October 3rd, 2008 | Interviews

claire cronin

Download: Deerhoof “Offend Maggie”


(from Offend Maggie out Tue., Oct. 7, on Kill Rock Stars)

Deerhoof made the milkman a threat again and deliver the most extraterrestial pop on Kill Rock Stars. Their newest full-length Offend Maggie is out on Tuesday. Drummer Greg Saunier speaks now to L.A. RECORD’s Daiana Feuer.

What’s your favorite thing on which to percuss? Isn’t that a word? ‘Percuss’?
Greg Saunier (drums): Ah, yes. ‘Percuss’ is a word. You know, I love playing drums but they’re so loud. Especially when we’re in a rehearsal studio, which we’ve been every day now getting ready for the tour. In this little room. I’m so jealous of Satomi and John and Ed who all have volume knobs. They can play as hard as they want and just turn it down. If you get even a little bit physical with the drums, it just becomes deafening so fast. But once the tour starts it’s OK—we’re playing in big rooms. My favorite thing to play? Actually, I’m changing my drums around all the time. I’m not even sure what I’m going to bring on tour. Sometimes I have a cymbal or a high-hat, sometimes I use a floor tom, sometimes I don’t. I keep changing it every time.
And it doesn’t matter in terms of the songs? You just substitute?

■ DATA EXCERPTS

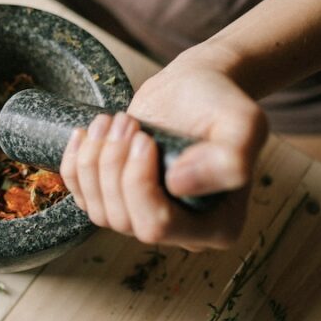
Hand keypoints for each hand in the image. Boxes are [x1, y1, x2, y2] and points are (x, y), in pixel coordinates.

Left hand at [59, 54, 267, 249]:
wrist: (194, 88)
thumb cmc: (219, 104)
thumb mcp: (244, 123)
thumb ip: (231, 159)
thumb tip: (179, 186)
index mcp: (217, 226)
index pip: (160, 226)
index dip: (139, 183)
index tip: (145, 138)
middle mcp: (180, 232)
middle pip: (124, 220)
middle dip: (113, 166)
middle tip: (127, 122)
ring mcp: (145, 217)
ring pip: (99, 212)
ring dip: (95, 160)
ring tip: (114, 120)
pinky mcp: (117, 199)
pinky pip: (82, 198)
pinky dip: (75, 165)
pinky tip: (86, 134)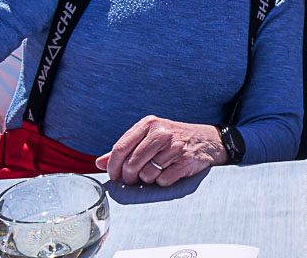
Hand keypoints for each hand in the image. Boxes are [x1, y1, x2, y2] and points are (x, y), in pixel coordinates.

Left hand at [94, 115, 226, 185]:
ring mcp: (174, 147)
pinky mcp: (184, 161)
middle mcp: (162, 133)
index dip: (113, 166)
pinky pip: (162, 180)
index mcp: (149, 124)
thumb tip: (99, 163)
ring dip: (147, 179)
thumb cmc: (173, 139)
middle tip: (133, 178)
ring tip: (155, 171)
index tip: (113, 175)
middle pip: (131, 164)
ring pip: (146, 174)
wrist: (207, 140)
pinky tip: (168, 172)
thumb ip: (124, 149)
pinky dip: (162, 181)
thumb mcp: (149, 136)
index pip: (120, 148)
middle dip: (129, 176)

■ TASKS
[a] Answer these questions from the Deerhoof interview:
(i) Which label is putting out Offend Maggie?
(ii) Who is conducting the interview with Greg Saunier?
(iii) Which bandmates does Saunier say have volume knobs?
[b] Write out the Deerhoof interview from "October 3rd, 2008" to "RECORD’s Daiana Feuer.", swapping "Tuesday" for "Friday".

■ RESULTS
[a]
(i) Kill Rock Stars
(ii) Daiana Feuer of L.A. RECORD
(iii) Satomi, John and Ed

[b]
October 3rd, 2008 | Interviews

claire cronin

Download: Deerhoof “Offend Maggie”


(from Offend Maggie out Tue., Oct. 7, on Kill Rock Stars)

Deerhoof made the milkman a threat again and deliver the most extraterrestial pop on Kill Rock Stars. Their newest full-length Offend Maggie is out on Friday. Drummer Greg Saunier speaks now to L.A. RECORD’s Daiana Feuer.